Docteur Imago / Quels sont les enjeux actuels de la recherche sur la sclérose en plaques ?
Benedetta Bodini / La sclérose en plaques (SEP) est une maladie démyélinisante. Sa forme la plus fréquente est la forme par poussées et rémission. Après quinze ans de maladie, entre 50 et 60 % des personnes atteintes entrent dans une phase secondairement progressive. C’est-à-dire que leur état s’aggrave petit à petit et se dégrade sans poussée. À côté des formes débutant par des poussées, 15 % des patients présentent une évolution progressive d’emblée. Aujourd’hui il existe très peu, voire aucun médicament contre la forme progressive de la SEP. Nous ne comprenons pas encore la physiopathologie de la progression de la maladie. En particulier, nous ne savons pas d’où vient cette neurodégénérescence que nous pensons être à la base de cette progression. C’est l’enjeu actuel de la recherche.
D. I. / Comment l’imagerie médicale peut-elle faire évoluer la compréhension de cette maladie ?
B. B. / L’IRM conventionnelle est la technique la plus utilisée en clinique. Grâce à elle, on peut poser le diagnostic et observer l’efficacité des médicaments ciblant l’inflammation sur l’évolution de la maladie. Cependant, les techniques d’IRM utilisées en routine ne sont pas spécifiques, ni quantitatives. L’IRM ne nous aide donc pas beaucoup à comprendre la physiopathologie de la maladie. D’où l’intérêt des nouveaux outils. Depuis la fin des années quatre-vingt-dix, les techniques d’IRM structurelle ont connu un développement gigantesque. Grâce à des séquences avancées comme le transfert d’aimantation, l’imagerie du tenseur de diffusion ou la spectroscopie, on peut quantifier l’atteinte microstructurelle des tissus cérébraux des patients. Au fur et à mesure du temps, on a découvert que les tissus d’apparence normale n’étaient pas normaux et qu’il y avait une atteinte en dehors des lésions visibles sur les séquences conventionnelles d’IRM.
D. I. / Quelles sont les avancées techniques les plus notables ?
B. B. / Ces dernières années, de nouvelles séquences ont été mises au point comme la Double Inversion Recovery (DIR). Cette dernière nous a permis de découvrir qu’il y avait des lésions non seulement dans la substance blanche mais aussi dans la substance grise. L’IRM quantitative – par transfert d’aimantation, du tenseur de diffusion et la spectroscopie – nous a apporté beaucoup pour comprendre la mécanique de la maladie. Il y a également eu beaucoup de recherches sur la SEP avec l’IRM fonctionnelle. Elle permet de comprendre comment un cerveau atteint par la maladie réagit par rapport à un cerveau normal du point de vue fonctionnel.
D. I. / Quelles sont les limites de l’IRM ?

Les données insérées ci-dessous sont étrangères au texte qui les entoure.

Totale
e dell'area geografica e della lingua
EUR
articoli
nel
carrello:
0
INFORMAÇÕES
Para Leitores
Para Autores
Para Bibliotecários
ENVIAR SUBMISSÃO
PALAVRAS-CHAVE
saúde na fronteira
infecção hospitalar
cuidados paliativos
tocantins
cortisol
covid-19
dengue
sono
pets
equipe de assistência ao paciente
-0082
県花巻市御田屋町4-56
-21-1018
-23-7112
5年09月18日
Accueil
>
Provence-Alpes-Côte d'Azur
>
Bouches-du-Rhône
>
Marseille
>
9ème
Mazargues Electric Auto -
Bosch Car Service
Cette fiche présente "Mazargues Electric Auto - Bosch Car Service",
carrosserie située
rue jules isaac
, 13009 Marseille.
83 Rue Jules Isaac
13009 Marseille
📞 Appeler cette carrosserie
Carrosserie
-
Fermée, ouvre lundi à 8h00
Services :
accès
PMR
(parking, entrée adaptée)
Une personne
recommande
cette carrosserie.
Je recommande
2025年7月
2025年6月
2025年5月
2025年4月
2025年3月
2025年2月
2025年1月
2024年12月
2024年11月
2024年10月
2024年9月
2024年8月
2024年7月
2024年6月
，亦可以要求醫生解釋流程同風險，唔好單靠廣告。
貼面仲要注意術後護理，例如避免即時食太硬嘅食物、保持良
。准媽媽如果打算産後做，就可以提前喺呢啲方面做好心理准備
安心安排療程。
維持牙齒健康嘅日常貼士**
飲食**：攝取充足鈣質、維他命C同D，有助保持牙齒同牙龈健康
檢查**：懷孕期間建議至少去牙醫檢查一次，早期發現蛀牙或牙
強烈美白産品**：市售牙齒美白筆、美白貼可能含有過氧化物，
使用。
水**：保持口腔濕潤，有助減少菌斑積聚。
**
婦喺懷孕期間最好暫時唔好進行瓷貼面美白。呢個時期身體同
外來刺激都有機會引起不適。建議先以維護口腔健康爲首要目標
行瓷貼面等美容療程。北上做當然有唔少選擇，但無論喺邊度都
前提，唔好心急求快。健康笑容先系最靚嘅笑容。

B. B. / L’IRM quantitative est très intéressante et très sensible. Le désavantage, c’est que c’est encore une mesure indirecte et donc pas complètement spécifique de l’atteinte microstructurelle des tissus. Dans la SEP, différents processus ont lieu comme la démyélinisation, la perte axonale et l’activation microgliale. Donc, par exemple, quand on fait une imagerie du tenseur de diffusion, on voit qu’il y a un changement de la diffusion des molécules d’eau dû à la pathologie mais on ne peut pas comprendre lequel des processus est le responsable majeur de ce changement. D’autre part, la spectroscopie est intéressante pour mesurer la concentration des différents métabolites mais n’a pas une très bonne résolution. On a malgré tout encore un problème de spécificité avec ces séquences avancées.
D. I. / Quelle serait la solution à ce problème de spécificité ?
B. B. / Depuis quelques années, nous essayons de développer l’imagerie moléculaire avec la TEP. Les traceurs radioactifs permettent de se lier à une cible spécifique, par exemple la myéline, la microglie activée ou les neurones. L’imagerie moléculaire permet de vraiment différencier chaque composante et de la suivre au fil du temps pour comprendre quels sont les mécanismes à l’origine de la progression de la maladie. C’est la première étape pour pouvoir développer un jour de nouvelles thérapeutiques.